The End of The Liver (2023)

The End of The Liver is a 12" x 8" fibre-based print, mounted to the surface of an 18mm black block, consisting of 25 pages of text layered in the darkroom. It is one of two works created from the pages of a nonsense translation of Jacques Derrida's Of Grammatology created by passing the text backwards and forwards through various AI-driven language tools, with the resulting, superimposed text creating illegible symbols; traces of lettering, runic and mythical in their appearance.

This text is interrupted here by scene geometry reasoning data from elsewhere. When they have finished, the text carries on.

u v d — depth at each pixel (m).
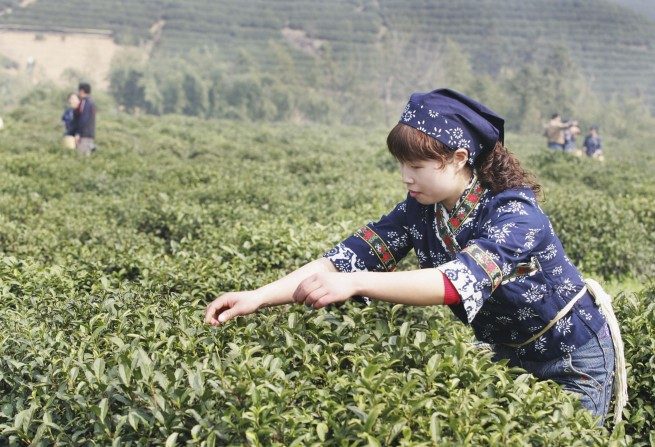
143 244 7.77
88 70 87.12
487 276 3.05
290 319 3.71
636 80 112.62
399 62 76.94
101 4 110.69
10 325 4.23
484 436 2.88
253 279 5.33
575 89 74.69
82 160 16.56
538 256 3.25
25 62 93.56
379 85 76.94
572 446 2.96
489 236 3.14
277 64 90.94
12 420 3.39
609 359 3.49
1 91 70.69
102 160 16.64
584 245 10.25
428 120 3.07
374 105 70.88
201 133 31.06
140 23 108.12
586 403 3.49
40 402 3.42
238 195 11.69
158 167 15.87
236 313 3.36
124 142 22.58
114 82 61.12
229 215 9.51
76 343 3.93
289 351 3.54
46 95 49.81
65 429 3.23
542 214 3.25
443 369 3.26
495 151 3.23
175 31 107.19
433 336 3.54
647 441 4.01
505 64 102.44
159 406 3.06
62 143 19.72
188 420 3.06
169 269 5.34
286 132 37.56
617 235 10.27
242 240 6.52
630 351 4.16
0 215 8.73
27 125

Influential Post-Structuralist Jacques Derrida theorised in Of Grammatology that writing is not merely a secondary representation of speech but an independent system of signs with its own logic. Meaning is always deferred to the reader, listener or interpreter, denying any fixed meaning in the written form. It is shaped by what is in between the words and sentences, impacted by the lived experience of the reader as much as (if not more than!) the intention of the writer.

First published in 1967, the AI-driven translation, grammar and summary software of today was far from invention. These tools have a habit of guessing, misinterpreting and removing context - particularly when encouraged to do so.

While The End of The Liver is the whole work printed on top of each other a second work was created: Each of the new pages was read, sentences extracted to created poetic - sometimes prophetic - collections of words that read as a mantra for a digital age. This partner project is called To The Sacred Void

Both works were exhibited in August 2022 in a Solo exhibition: Sand Time and File Space.

The title, The End of The Liver is the nonsense translation of the first words of Chapter 1.